Modern zamanda bazı şarkiyatçıların yanı sıra Arap yazarları, Hz. Ali ile Ebü’l-Esved devrinin basit ruhunun ilmî ve felsefî tanım, taksim ve terimler ortaya koymaya elverişli olmadığını ileri sürerek bu işin daha sonraki bir süreçte gerçekleşmiş olmasının gerektiğini iddia etmişlerdir. Nahiv ilminin kuruluşunu Ebü’l-Esved’e nisbet eden rivayetleri efsane kabilinden gören Carl Brockelmann, kaynak göstermeden bu işin İbn Ebû İshak ile (ö. 117/735) Halîl b. Ahmed ve Sîbeveyhi’nin hocası Îsâ b. Ömer es-Sekafî (ö. 149/766) zamanında gerçekleştiğini öne sürmüştür (GAL [Ar.], II, 123, 128). Ahmed Emîn de Hz. Ali ile Şiî Ebü’l-Esved’e yapılan nisbetlerin mezhep gayretkeşliği endişesi taşıdığını belirtmiş, i‘rab harekelerini koyan Ebü’l-Esved’in nahiv kaideleri üzerinde fikir yormasının tekâmül kanunu ile çelişmemekle birlikte nahvin bir ilim niteliğinde kuruluşunun daha sonra gerçekleştiğini, adının da Halîl b. Ahmed tarafından konulduğunu, kadim müelliflerin nahvin vaz‘ı ile i‘rab harekeleri ve zamme, fetha, kesre, sükûn gibi hususları kapsayan Arabiyye’nin vaz‘ını kastettiklerini, ilim olarak gerçek nahvin ise hemze hakkındaki görüşleri bir kitap oluşturacak kadar ayrıntılı olan İbn Ebû İshak ve onun tabakası tarafından ortaya konulduğunu kaydetmiştir (Ḍuḥa’l-İslâm, II, 285-290). Ahmed Emîn’in öğrencisi Şevkī Dayf da hocasını desteklemektedir (Medârisü’n-naḥviyye, s. 5, 16).
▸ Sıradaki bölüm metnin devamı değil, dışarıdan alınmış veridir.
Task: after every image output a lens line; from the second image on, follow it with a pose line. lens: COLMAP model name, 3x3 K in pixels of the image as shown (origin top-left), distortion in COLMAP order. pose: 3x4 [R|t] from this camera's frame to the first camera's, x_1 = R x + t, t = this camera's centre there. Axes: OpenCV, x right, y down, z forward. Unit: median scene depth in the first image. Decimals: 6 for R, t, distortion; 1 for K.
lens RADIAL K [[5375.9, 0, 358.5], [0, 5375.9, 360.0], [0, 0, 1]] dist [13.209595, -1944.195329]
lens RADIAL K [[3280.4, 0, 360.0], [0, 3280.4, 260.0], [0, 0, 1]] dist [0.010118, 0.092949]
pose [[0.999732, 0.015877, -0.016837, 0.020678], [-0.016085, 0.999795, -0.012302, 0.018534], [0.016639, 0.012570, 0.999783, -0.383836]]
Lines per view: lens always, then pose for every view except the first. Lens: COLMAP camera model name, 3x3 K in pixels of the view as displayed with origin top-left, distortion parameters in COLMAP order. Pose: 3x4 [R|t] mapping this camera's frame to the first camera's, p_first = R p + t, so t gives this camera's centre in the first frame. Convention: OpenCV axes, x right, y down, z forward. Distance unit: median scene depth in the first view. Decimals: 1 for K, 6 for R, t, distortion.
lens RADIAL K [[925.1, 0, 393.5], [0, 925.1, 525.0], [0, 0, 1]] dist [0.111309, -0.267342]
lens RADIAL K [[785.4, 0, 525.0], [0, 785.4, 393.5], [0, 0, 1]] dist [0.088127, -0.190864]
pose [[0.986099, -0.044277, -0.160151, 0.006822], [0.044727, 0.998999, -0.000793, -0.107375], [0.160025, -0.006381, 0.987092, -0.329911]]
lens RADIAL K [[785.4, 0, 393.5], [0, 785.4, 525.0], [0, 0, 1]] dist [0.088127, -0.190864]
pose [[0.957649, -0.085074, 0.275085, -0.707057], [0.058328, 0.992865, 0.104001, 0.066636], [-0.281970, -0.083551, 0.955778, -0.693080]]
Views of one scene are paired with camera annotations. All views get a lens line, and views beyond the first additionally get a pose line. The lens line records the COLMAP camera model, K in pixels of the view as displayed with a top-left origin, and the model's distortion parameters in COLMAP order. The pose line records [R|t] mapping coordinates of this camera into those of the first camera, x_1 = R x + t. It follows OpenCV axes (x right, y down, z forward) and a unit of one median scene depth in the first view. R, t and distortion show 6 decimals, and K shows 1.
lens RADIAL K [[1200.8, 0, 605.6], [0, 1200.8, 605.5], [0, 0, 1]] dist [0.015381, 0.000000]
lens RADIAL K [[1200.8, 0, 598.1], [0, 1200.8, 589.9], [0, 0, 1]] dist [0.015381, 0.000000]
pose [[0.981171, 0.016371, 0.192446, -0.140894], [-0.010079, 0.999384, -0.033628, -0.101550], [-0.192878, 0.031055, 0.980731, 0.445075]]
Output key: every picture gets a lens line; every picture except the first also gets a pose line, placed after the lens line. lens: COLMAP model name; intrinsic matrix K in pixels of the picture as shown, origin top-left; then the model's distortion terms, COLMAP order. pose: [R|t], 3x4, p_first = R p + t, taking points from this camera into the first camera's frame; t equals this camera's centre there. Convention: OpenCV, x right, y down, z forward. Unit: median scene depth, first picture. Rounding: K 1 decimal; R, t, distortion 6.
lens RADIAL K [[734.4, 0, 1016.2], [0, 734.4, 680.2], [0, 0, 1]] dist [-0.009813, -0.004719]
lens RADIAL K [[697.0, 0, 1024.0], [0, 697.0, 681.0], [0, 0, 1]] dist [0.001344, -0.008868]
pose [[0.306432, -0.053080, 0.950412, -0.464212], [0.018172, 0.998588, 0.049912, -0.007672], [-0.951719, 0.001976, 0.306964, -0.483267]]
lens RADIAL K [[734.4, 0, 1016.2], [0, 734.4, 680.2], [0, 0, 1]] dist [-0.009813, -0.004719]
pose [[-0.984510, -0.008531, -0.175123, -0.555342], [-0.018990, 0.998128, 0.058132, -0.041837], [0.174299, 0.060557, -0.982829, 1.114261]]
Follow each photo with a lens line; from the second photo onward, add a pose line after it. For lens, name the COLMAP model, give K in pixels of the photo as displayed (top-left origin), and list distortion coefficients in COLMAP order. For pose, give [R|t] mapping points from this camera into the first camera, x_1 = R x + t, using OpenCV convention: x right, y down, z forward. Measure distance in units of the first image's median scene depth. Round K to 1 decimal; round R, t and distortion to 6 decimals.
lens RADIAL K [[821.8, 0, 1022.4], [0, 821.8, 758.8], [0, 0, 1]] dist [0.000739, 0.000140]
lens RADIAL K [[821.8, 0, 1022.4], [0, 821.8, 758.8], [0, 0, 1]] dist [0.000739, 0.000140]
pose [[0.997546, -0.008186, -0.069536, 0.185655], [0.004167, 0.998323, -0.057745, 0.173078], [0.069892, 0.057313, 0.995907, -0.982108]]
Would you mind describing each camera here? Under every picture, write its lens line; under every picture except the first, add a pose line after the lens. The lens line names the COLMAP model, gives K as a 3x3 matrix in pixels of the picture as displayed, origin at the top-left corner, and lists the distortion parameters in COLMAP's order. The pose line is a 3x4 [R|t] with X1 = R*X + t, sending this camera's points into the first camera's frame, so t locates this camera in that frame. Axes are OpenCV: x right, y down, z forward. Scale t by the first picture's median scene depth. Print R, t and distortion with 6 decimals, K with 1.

Netice olarak Kur’ân-ı Kerîm’in Hz. Osman zamanında çoğaltılmasının ardından hatasız okunması için nokta şeklindeki i‘rab harekeleriyle benzer harfleri ayıran temyiz noktalarının konulması, bunun arkasından Kur’ân’ın dilini bozulmaktan korumak amacıyla gramer çalışmalarının ve dolayısıyla nahiv disiplininin kurulmaya başlanması, Kur’an’ın kıraatini ve dilini koruma gayretiyle gerçekleşmiş bir gelişme olarak Ebü’l-Esved devrini göstermektedir.